Render the entries below as a JSON list of strings with one string per line, skipping blank lines and leaving out the pictures.
========================================
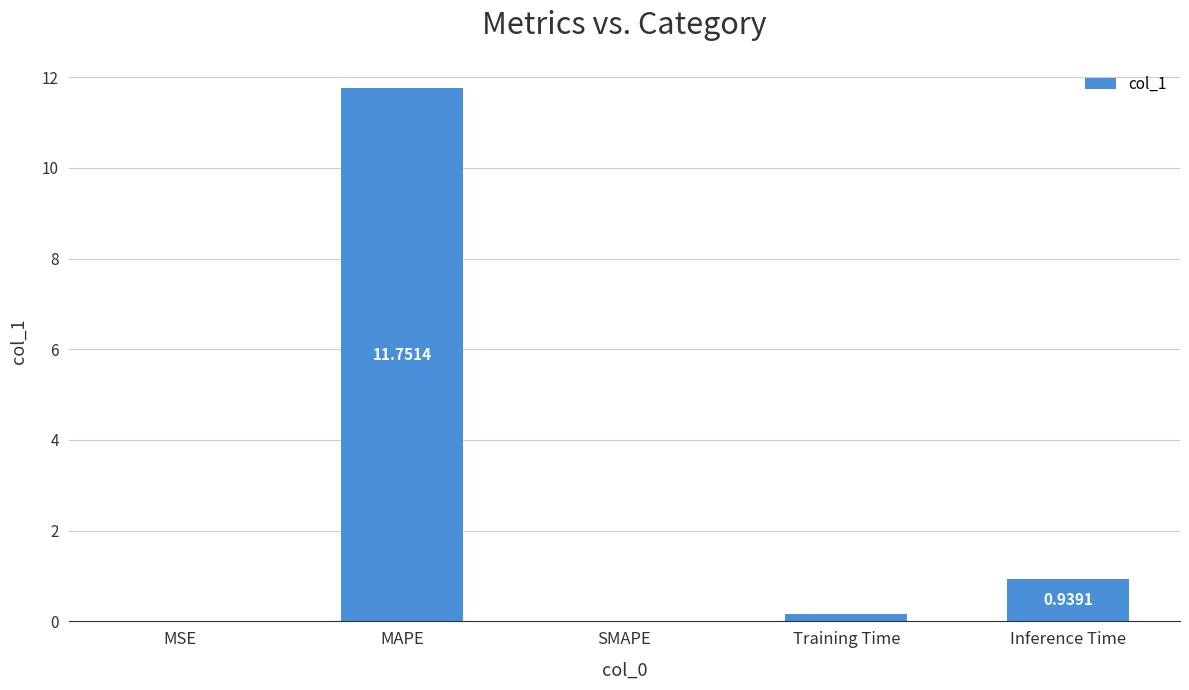

What is the sum of all values?

12.9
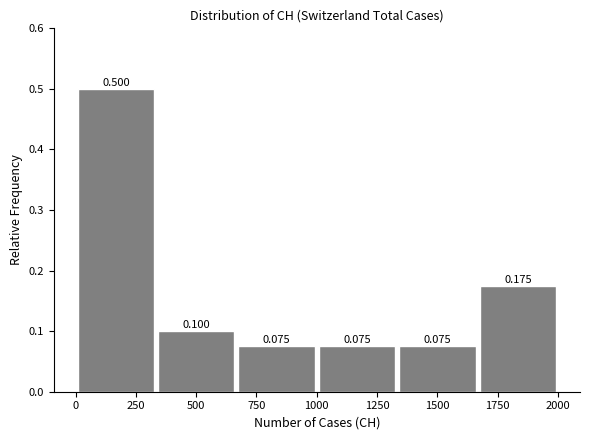

Reading left to right, list every bar in this chart as the range it spans on the x-axis followed by its height. The bar edges are not printed on the chart, so give them approximately, as read against the axis.

0 to 350: 0.500
350 to 650: 0.100
650 to 1000: 0.075
1000 to 1350: 0.075
1350 to 1650: 0.075
1650 to 2000: 0.175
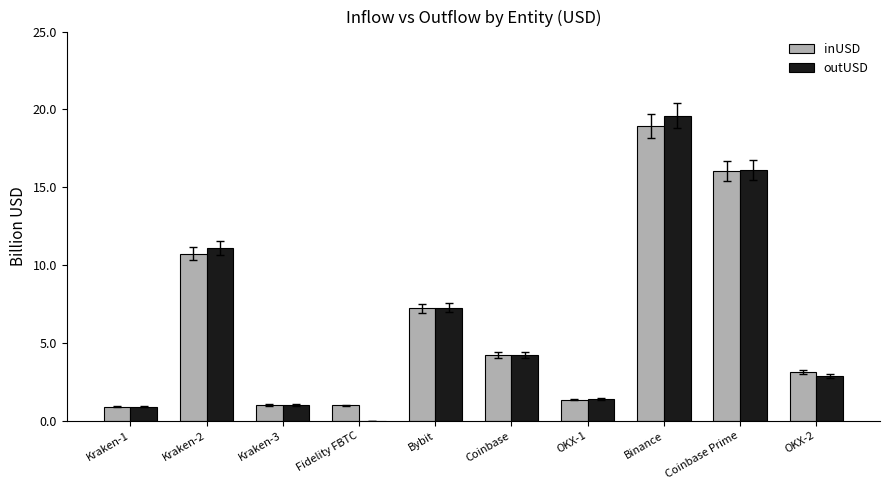

What is the maximum value shown in the chart?

19.6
========================================
**EXERCISE SOLUTION:**
[
  "What is the sum of all values?",
  "12.9",
  "Reading left to right, list every bar in this chart as the range it spans on the x-axis followed by its height. The bar edges are not printed on the chart, so give them approximately, as read against the axis.",
  "0 to 350: 0.500",
  "350 to 650: 0.100",
  "650 to 1000: 0.075",
  "1000 to 1350: 0.075",
  "1350 to 1650: 0.075",
  "1650 to 2000: 0.175",
  "What is the maximum value shown in the chart?",
  "19.6"
]